_WORK REQUIRED_
Leave out the pictures and copy each record below exactly.

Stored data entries
=======

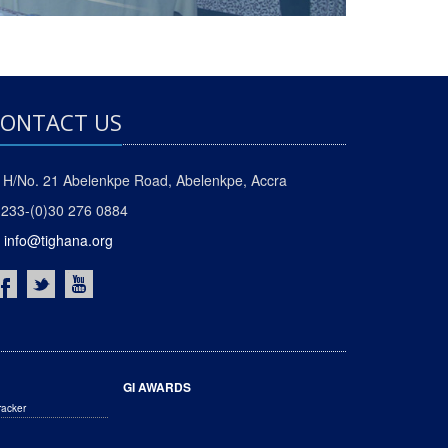
ONTACT US
H/No. 21 Abelenkpe Road, Abelenkpe, Accra
233-(0)30 276 0884
info@tighana.org
GI AWARDS
racker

=======

_RESPONSE TO THIS EXERCISE_
ONTACT US
H/No. 21 Abelenkpe Road, Abelenkpe, Accra
233-(0)30 276 0884
info@tighana.org
GI AWARDS
racker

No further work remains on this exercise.